◆ **The exercise**: Could you copy out, word for word, the stretch of the modem thread below from "adb shell /etc/init.d/init_openqti restart and sending" through "so its repeatable."?

◆ **Document passage**:
--- Begin ---

The modem seems to have somewhat came back after the adb communication because instead of no symbol, the "no sim" symbol appeared.

adb shell /etc/init.d/init_openqti restart and sending AT+RESETUSB did bring the modem back fully.

kkeijzer commented 3 years ago

I also had the "no SIM" symbol yesterday, but out of nowhere. Here are my logs.

dmesg.txt eg25-manager.log modemmanager.log networkmanager.log openqti.log

Alexmitter commented 3 years ago

Quick update because I felt this is maybe interesting. Yesterday I wrote a quick script doing first adb shell /etc/init.d/init_openqti restart and then sending AT+RESETUSB just so that I can do it conveniently from the phone.

What I have noticed is that after a proper phone reboot, it won't take long for the modem to disappear, but executing my little script brings it back and after that its very stable, without any issue, the whole day now. Rebooting on purpose causes exactly the same behavior again, so its repeatable.

--- End ---

◆ **Records**:
--- Begin ---

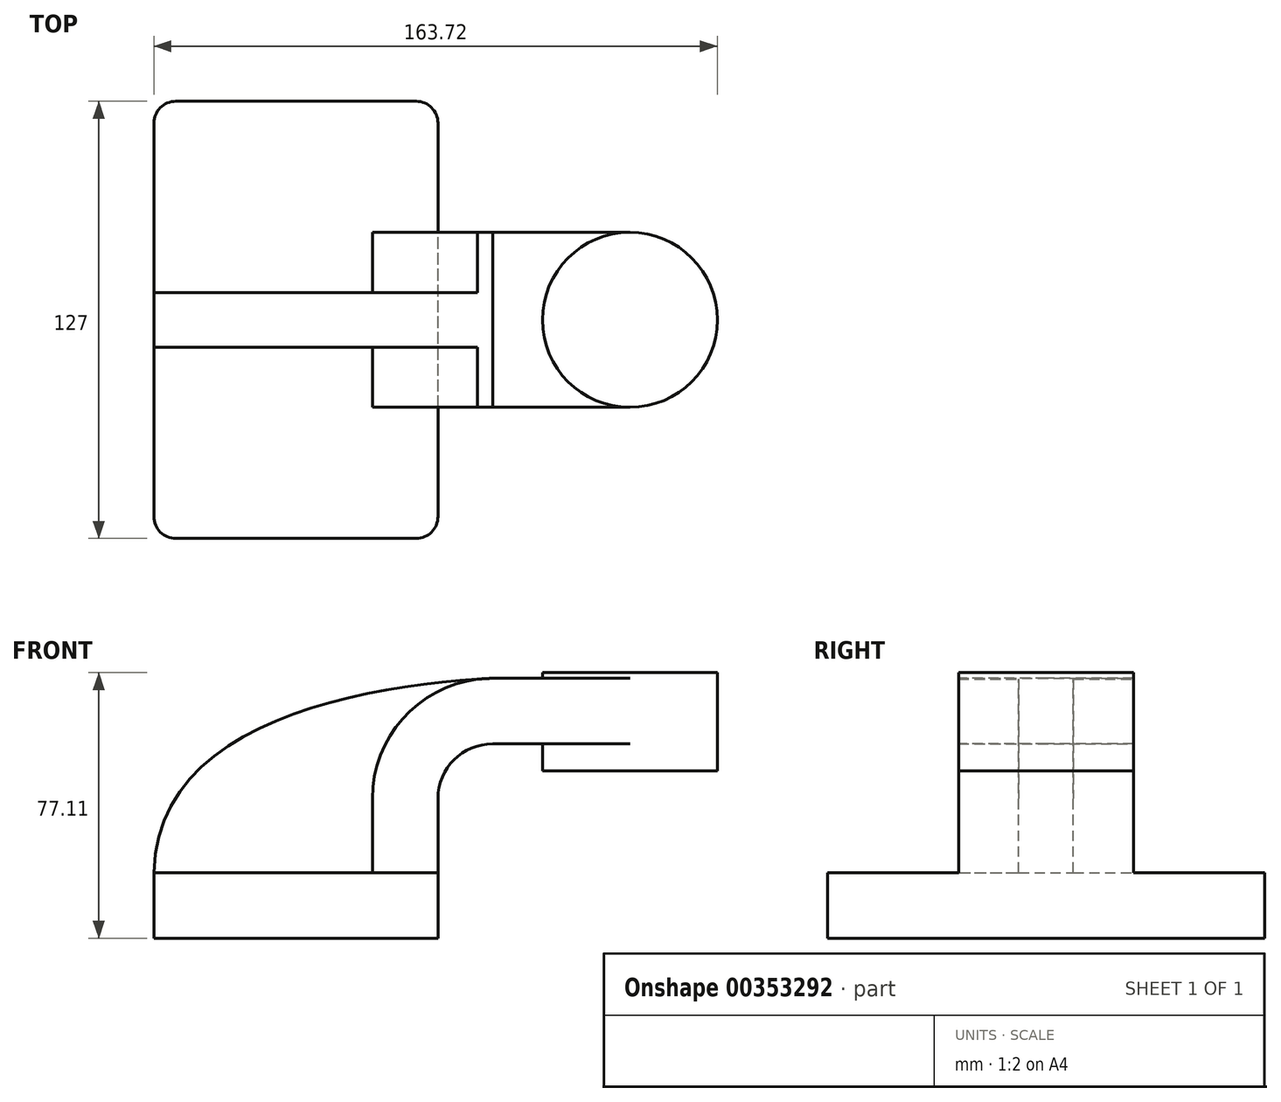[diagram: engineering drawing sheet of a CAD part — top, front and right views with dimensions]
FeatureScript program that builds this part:
annotation { "Feature Type Name" : "Feature", "Feature Type Description" : "" }
export const myFeature = defineFeature(function(context is Context, id is Id, definition is map)
    precondition{}
    {
        {
            var Q0;
            Q0=qCreatedBy(makeId("Front.planeOp"),FACE);
            var sketch = newSketch(context, id + "F0", { "sketchPlane" : qUnion([Q0])});
            skLineSegment(sketch, "E0.bottom", {"start": v(-41.28, 9.52) * mm, "end": v(41.27, 9.53) * mm});
            skLineSegment(sketch, "E0.top", {"start": v(-41.28, -9.53) * mm, "end": v(41.28, -9.53) * mm});
            skLineSegment(sketch, "E0.left", {"start": v(-41.28, 9.52) * mm, "end": v(-41.28, -9.53) * mm});
            skLineSegment(sketch, "E0.right", {"start": v(41.27, 9.53) * mm, "end": v(41.28, -9.52) * mm});
            skPoint(sketch, "E0.middle", {"position": v(0, 0) * mm});
            skLineSegment(sketch, "E1.bottom", {"start": v(71.64, 39) * mm, "end": v(122.44, 39) * mm});
            skLineSegment(sketch, "E1.top", {"start": v(71.64, 67.58) * mm, "end": v(122.44, 67.58) * mm});
            skLineSegment(sketch, "E1.left", {"start": v(71.64, 39) * mm, "end": v(71.64, 67.58) * mm});
            skLineSegment(sketch, "E1.right", {"start": v(122.44, 39) * mm, "end": v(122.44, 67.58) * mm});
            skPoint(sketch, "E1.middle", {"position": v(97.04, 53.29) * mm});
            skLineSegment(sketch, "E2", {"start": v(41.27, 9.53) * mm, "end": v(41.27, 31.06) * mm});
            skArc(sketch, "E3", {"start": v(41.28, 31.06) * mm, "mid": v(45.92, 42.28) * mm, "end": v(57.15, 46.93) * mm});
            skLineSegment(sketch, "E4", {"start": v(57.15, 46.93) * mm, "end": v(97.04, 46.93) * mm});
            skPoint(sketch, "E5", {"position": v(97.04, 39) * mm});
            skLineSegment(sketch, "E6.0", {"start": v(57.15, 65.98) * mm, "end": v(97.04, 65.98) * mm});
            skArc(sketch, "E6.1", {"start": v(22.23, 31.06) * mm, "mid": v(32.45, 55.75) * mm, "end": v(57.15, 65.98) * mm});
            skLineSegment(sketch, "E6.2", {"start": v(22.22, 9.53) * mm, "end": v(22.22, 31.06) * mm});
            skLineSegment(sketch, "E7", {"start": v(97.04, 39) * mm, "end": v(97.04, 67.58) * mm});
            skFitSpline(sketch, "E8", {"points": [v(-41.28, 9.52) * mm, v(57.15, 65.98) * mm], "startDerivative": vector(2.4, 132.1) * mm, "endDerivative": vector(114.47, 6.36) * mm});
            skSolve(sketch);
        }
        {
            var Q0;
            Q0=makeQuery(id+"F0.imprint","IMPRINT",FACE,{"disambiguationData":[TD([[makeQuery(id+"F0.imprint","IMPRINT",EDGE,{"derivedFrom":sQuery(id+"F0.wireOp",EDGE,"E0.top")}),1.0]])]});
            extrude(context, id + "F1", {"entities" : qUnion([Q0]), "endBound" : BoundingType.SYMMETRIC, "depth" : 127 * mm});
        }
        {
            var Q0;
            {var subQ1=sQuery(id+"F0.wireOp",EDGE,"E2");Q0=makeQuery(id+"F0.imprint","IMPRINT",FACE,{"disambiguationData":[TD([[makeQuery(id+"F0.imprint","IMPRINT",EDGE,{"derivedFrom":subQ1}),1.0]])]});}
            var Q1;
            {var subQ0=sQuery(id+"F0.wireOp",EDGE,"E4");var subQ1=sQuery(id+"F0.wireOp",EDGE,"E1.left");var subQ2=makeQuery(id+"F0.imprint","INTERSECT",VERTEX,{"derivedFrom":[subQ1,subQ0]});Q1=makeQuery(id+"F0.imprint","IMPRINT",FACE,{"disambiguationData":[TD([[makeQuery(id+"F0.imprint","IMPRINT",EDGE,{"disambiguationData":[TD([[subQ2,-1.0]])],"derivedFrom":subQ1}),-1.0]])]});}
            extrude(context, id + "F2", {"entities" : qUnion([Q0, Q1]), "operationType" : NewBodyOperationType.ADD, "endBound" : BoundingType.SYMMETRIC, "depth" : 50.8 * mm});
        }
        {
            var Q0;
            {var subQ3=sQuery(id+"F0.wireOp",EDGE,"E6.2");Q0=makeQuery(id+"F0.imprint","IMPRINT",FACE,{"disambiguationData":[TD([[makeQuery(id+"F0.imprint","IMPRINT",EDGE,{"derivedFrom":subQ3}),1.0]])]});}
            extrude(context, id + "F3", {"entities" : qUnion([Q0]), "operationType" : NewBodyOperationType.ADD, "endBound" : BoundingType.SYMMETRIC, "depth" : 15.88 * mm});
        }
        {
            var Q0;
            {var subQ4=sQuery(id+"F0.wireOp",EDGE,"E1.right");Q0=makeQuery(id+"F0.imprint","IMPRINT",FACE,{"disambiguationData":[TD([[makeQuery(id+"F0.imprint","IMPRINT",EDGE,{"derivedFrom":subQ4}),1.0]])]});}
            var Q1;
            Q1=sQuery(id+"F0.wireOp",EDGE,"E7");
            revolve(context, id + "F4", {"operationType" : NewBodyOperationType.ADD, "entities" : qUnion([Q0]), "axis" : qUnion([Q1]), "revolveType" : RevolveType.FULL});
        }
        {
            var Q0;
            Q0=makeQuery(id+"F1.opExtrude","CAP_EDGE",EDGE,{"disambiguationData":[OSD([sQuery(id+"F0.wireOp",EDGE,"E0.right")])],"isStart":false});
            var Q1;
            Q1=makeQuery(id+"F1.opExtrude","CAP_EDGE",EDGE,{"disambiguationData":[OSD([sQuery(id+"F0.wireOp",EDGE,"E0.left")])],"isStart":false});
            var Q2;
            Q2=makeQuery(id+"F1.opExtrude","CAP_EDGE",EDGE,{"disambiguationData":[OSD([sQuery(id+"F0.wireOp",EDGE,"E0.right")])],"isStart":true});
            var Q3;
            Q3=makeQuery(id+"F1.opExtrude","CAP_EDGE",EDGE,{"disambiguationData":[OSD([sQuery(id+"F0.wireOp",EDGE,"E0.left")])],"isStart":true});
            fillet(context, id + "F5", {"entities" : qUnion([Q0, Q1, Q2, Q3]), "radius" : 6.35 * mm, "tangentPropagation" : true, "allowEdgeOverflow" : false});
        }
    });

--- End ---

◆ **The reply**:
adb shell /etc/init.d/init_openqti restart and sending AT+RESETUSB did bring the modem back fully.

kkeijzer commented 3 years ago

I also had the "no SIM" symbol yesterday, but out of nowhere. Here are my logs.

dmesg.txt eg25-manager.log modemmanager.log networkmanager.log openqti.log

Alexmitter commented 3 years ago

Quick update because I felt this is maybe interesting. Yesterday I wrote a quick script doing first adb shell /etc/init.d/init_openqti restart and then sending AT+RESETUSB just so that I can do it conveniently from the phone.

What I have noticed is that after a proper phone reboot, it won't take long for the modem to disappear, but executing my little script brings it back and after that its very stable, without any issue, the whole day now. Rebooting on purpose causes exactly the same behavior again, so its repeatable.